Top of DATA

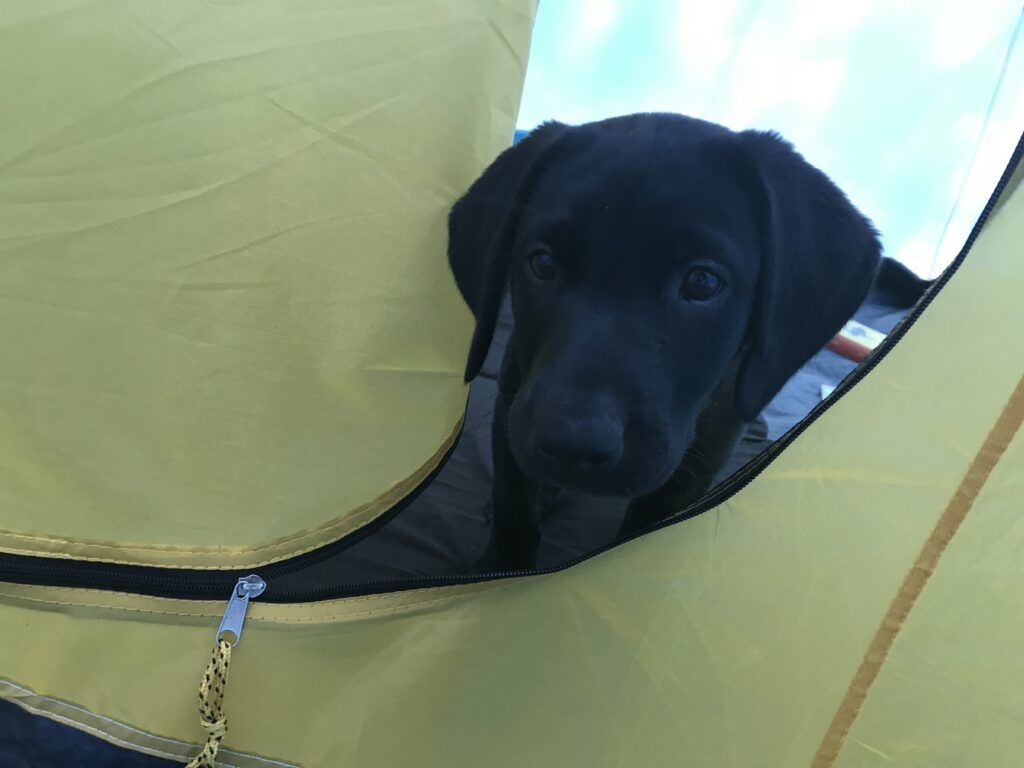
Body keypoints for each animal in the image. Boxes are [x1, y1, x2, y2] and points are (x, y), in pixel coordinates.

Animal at [448, 113, 881, 571]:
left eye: (702, 282)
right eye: (543, 263)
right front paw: (499, 568)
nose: (573, 443)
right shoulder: (513, 394)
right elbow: (514, 503)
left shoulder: (702, 455)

Bottom of DATA

WORK ITEM
Write out each line of the data exactly; the images should be left out.

RESULT OF THE EXERCISE
Body keypoints for each animal in the image. Boxes are [x1, y1, x2, y2] and points are (x, y), in pixel coordinates.

Animal at [448, 113, 881, 571]:
left eye: (702, 282)
right eye: (543, 263)
right front paw: (499, 568)
nose: (573, 443)
right shoulder: (513, 394)
right elbow: (514, 503)
left shoulder: (702, 455)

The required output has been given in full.